Geographical complexity of Friuli Venezia Giulia - almost eight thousand square kilometers of mountain pastures, limestone plateau, the alluvial lowlands and the shelf coast are reflected in its social diversity. The mountainous north is ethnically and linguistically Alpine; the old peasant culture of Friuli, although currently in decline, still gives some coherence to the areas south of the mountains; Udine seems Venetian, liking, slumbering in the Adriatic lagoons, Byzantine-Venetian; in turn, Aquileia (Aquileia), a few kilometers north of them, it is still saturated with the Roman and early Christian past. Sam Trieste, the capital of the region, is a Habsburg city, raised with Austrian capital to the role of the great southern port of the empire. In spirit and appearance, it looks more like Ljubljana than any city in Friuli, except Gorizia (Gorizia).

If the region has some common denominator, this is different from the popular perception of Italy, which grows as you move east. This area has always been a bridge between the Mediterranean world and Central Europe; this undefined multinational creation begins, at least some say, w Monfalcone, north of Trieste. The region was already civilized, already plundered by the invaders from the east, west and north, by the Romans, Huns, Ready, Lombards, Cossacks and Nazis. At its height, Venice covered the coast and lowlands as far as Udine; Napoleon took the baton after the Venetian Republic, and then the Habsburgs.

These 19th-century changes of owners were relatively painless. This was not the case in our century. Carso was one of the most brutal battles of the First World War (plateau behind Trieste), where artillery bullets shattered the limestone, and the hills are still cut by trenches. Huge memorials to victims are a permanent feature of the landscape: bones rest in Oslavia near Gorizia 60000 soldiers, w Redipuglia 100000, in Udine 25 000.

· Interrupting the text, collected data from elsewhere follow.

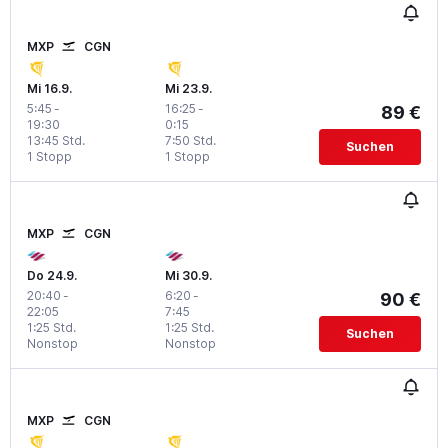
MXP
CGN
Mi 16.9.
Mi 23.9.
5:45
-
16:25
-
89 €
19:30
0:15
13:45 Std.
7:50 Std.
Suchen
1 Stopp
1 Stopp
MXP
CGN
Do 24.9.
Mi 30.9.
20:40
-
6:20
-
90 €
22:05
7:45
1:25 Std.
1:25 Std.
Suchen
Nonstop
Nonstop
MXP
CGN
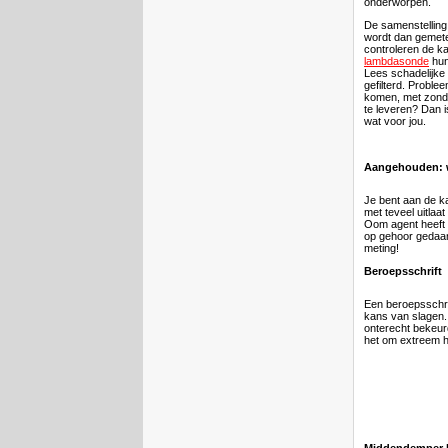
onderworpen.
De samenstelling
wordt dan gemete
controleren de ka
lambdasonde
hun
Lees schadelijke
gefilterd. Proble
komen, met zond
te leveren? Dan 
wat voor jou.
Aangehouden: 
Je bent aan de k
met teveel uitlaat 
Oom agent heeft d
op gehoor gedaan.
meting!
Beroepsschrift
Een beroepsschri
kans van slagen.
onterecht bekeur
het om extreem ha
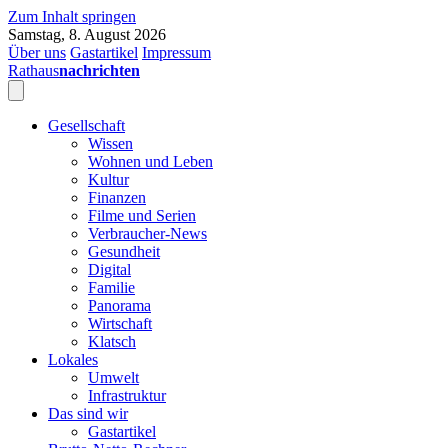
Zum Inhalt springen
Samstag, 8. August 2026
Über uns
Gastartikel
Impressum
Rathaus
nachrichten
Gesellschaft
Wissen
Wohnen und Leben
Kultur
Finanzen
Filme und Serien
Verbraucher-News
Gesundheit
Digital
Familie
Panorama
Wirtschaft
Klatsch
Lokales
Umwelt
Infrastruktur
Das sind wir
Gastartikel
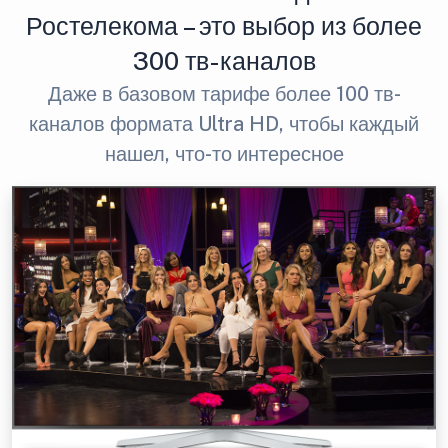
Ростелекома – это выбор из более
300 тв-каналов
Даже в базовом тарифе более 100 тв-
каналов формата Ultra HD, чтобы каждый
нашел, что-то интересное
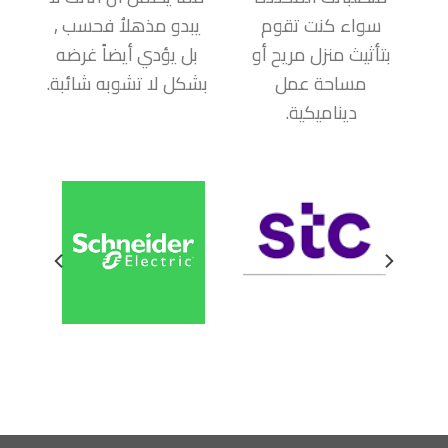
سواء كنت تقوم
يبدو مذهلاُ فحسب ,
بتأثيث منزل مريح أو
بل يؤدي أيضاً غرضه
مساحة عمل
بشكل لا تشوبه شائبة.
ديناميكية.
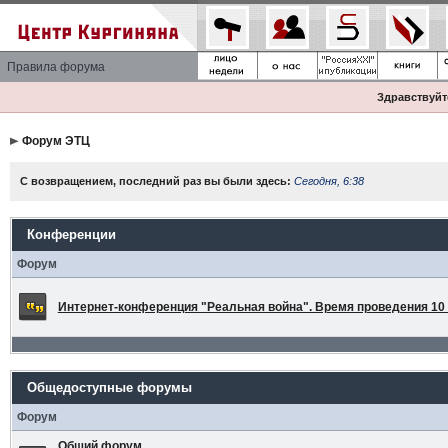
Правила форума
Здравствуйте
Форум ЭТЦ
С возвращением, последний раз вы были здесь:
Сегодня, 6:38
Конференции
Форум
Интернет-конференция "Реальная война". Время проведения 10 а
Общедоступные форумы
Форум
Общий форум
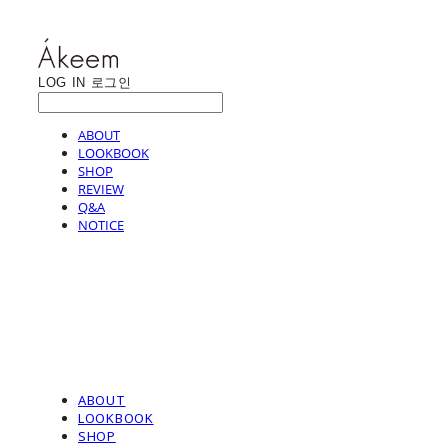
LOG IN
로그인
ABOUT
LOOKBOOK
SHOP
REVIEW
Q&A
NOTICE
ABOUT
LOOKBOOK
SHOP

During the Second World War, the loss of lives was lower, but terror reigned here. Italian Fascism, fueled by widespread and long-standing anti-Slavism, he was particularly intense in Trieste, and in the city there was the only concentration camp in the country. One of the strangest chapters of the war took place in the north of the province of Udine: Cossack troops made an alliance with the Nazis and invaded Karnia in exchange for a promise, that when the Reich's situation stabilized, The Cossacks will receive territory along the Carnian mountains. The border conflict between Italy and Yugoslavia was not resolved until 1970 r. and the region remains one of the most militarized in Europe.

Although Friulani want Italian citizenship (they don't want to be Yugoslavs), they do not care about the Italian identity. They have their own customs and traditions, they are convinced of their worth and do not seem to care, what impression they make on strangers. Local dialect, Friulian, It is now undergoing an official revival - many road signs are bilingual, a Societa Filologica Friulana in Udine publishes many publications in the Friulian language version. (Pier Paolo Pasolini, who grew up in Casarsa near Pordenone, he wrote his early poems in Friulano.) The economic condition of the region is quite good: Udine and Pordenone are doing well, Trieste is a hub for container transport and is also becoming a center for computer technology and electronics. Even a catastrophic earthquake had its benefits, because the government subsidies granted to the region back then supported a number of all kinds of small businesses. Several holiday resorts have emerged on the Adriatic and in the mountains, but few places in Friuli Venezia Giulia have already acquired a tourist patina.